Noch ist deshalb nicht klar, mit wie vielen der bundesweit 92 Filialen der Handels-Konzern seinen wiederholten Neuanfang bestreiten will. So bleibt auch den rund 120 Beschäftigten in der Galeria-Filiale am Limbecker Platz nur, sich in Geduld zu üben. Zweimal war das Haus nur hauchdünn an der Schließung vorbeigeschrammt, zuletzt mit der festen Absicht, die Verkaufsfläche von circa 20.000 Quadratmetern ein ganzes Stück zu verkleinern. Das gelte unabhängig von der Insolvenz weiter, betont das Management des Limbecker Platzes.

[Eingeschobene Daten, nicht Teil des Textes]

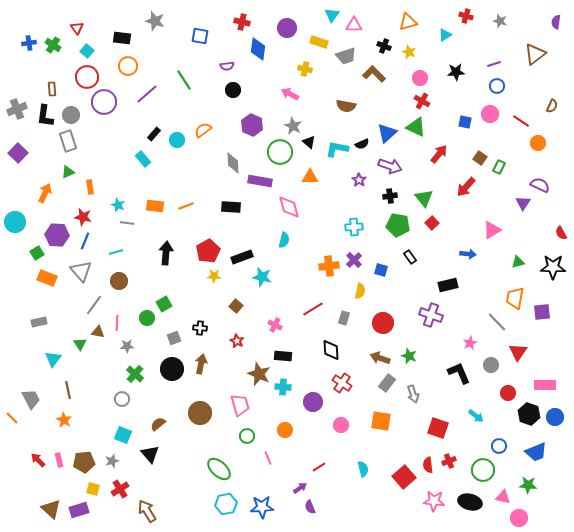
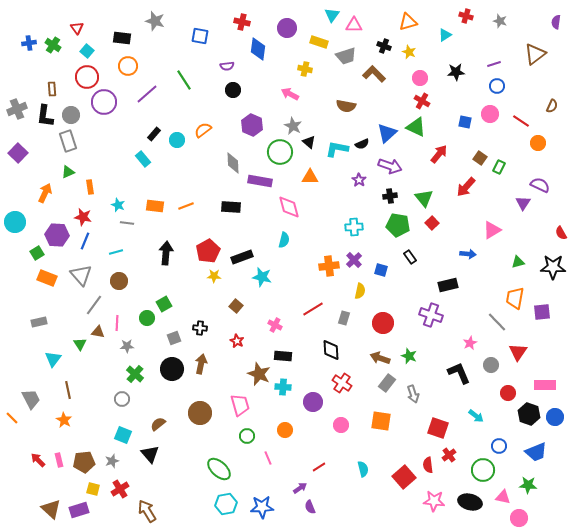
gray triangle at (81, 271): moved 4 px down
red cross at (449, 461): moved 6 px up; rotated 16 degrees counterclockwise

Die Mitarbeiter in der Filiale wurden am Dienstag um 12.30 Uhr zusammengetrommelt und über die erneute Insolvenz ihres Arbeitgebers informiert. Die Stimmung in der Belegschaft wirkte gedrückt gleichzeitig aber gelassen und ein Stück weit schicksalsergeben. „Wir haben schon so viel durchgemacht, was soll man da noch sagen?“, meinte ein Mitarbeiter, der die jüngste Serie der Insolvenzen erlebt hat und trotzdem an Bord geblieben ist.
Wenn es diesmal nicht mehr gut gehen würde? Sie mache sich um ihre Zukunft weniger Sorgen, sagte eine jüngere Verkäuferin. „Ich arbeite gerne im Einzelhandel und werde sicher wieder eine Arbeit finden“. Für ihre älteren Kollegen aber, von denen viele schon Jahrzehnte bei Karstadt arbeiten, wäre der Verlust des Arbeitsplatzes sicher viel schlimmer.
Mit der Insolvenz macht sich aber auch Hoffnung breit, sich vom Signa-Mutterkonzern und mithin von Eigentümer René Benko endgültig zu lösen: „Ich bin sehr froh, dass das Insolvenzverfahren nicht in Eigenverwaltung geführt wird“, betonte eine Mitarbeiterin. „Damit haben Signa und die Benko-Leute wenigstens nicht mehr das Sagen“.
Im Falle der Karstadt-Schließung: Limbecker Platz bereitet schon den „Plan B“ vor
Galeria will mit den Eigentümern der Filialen in den kommenden Wochen erneut über die Mieten verhandeln, wie Unternehmenschef Olivier Van den Bossche am Dienstag ankündigte. Ob allerdings der Eigentümer des Limbecker Platzes, ein Fonds der Union Investment, dazu nochmals bereit wäre, halten Beobachter für eher unwahrscheinlich. Dieser sei schon bei den Malen zuvor an die Schmerzgrenze gegangen, heißt es.
Daher bereitet sich auch die Hamburger ECE-Gruppe, die das Einkaufscenter betreibt, auf einen möglichen Ernstfall vor. Schon während der Insolvenzverfahren davor hatte sie an einem Plan B gearbeitet, den sie nun wieder aus der Schublade zieht. „Wir werden an den Szenarien arbeiten, wie schon in den Jahren davor“, sagt Centermanager Anastasios Meliopoulos. Details nennt er nicht.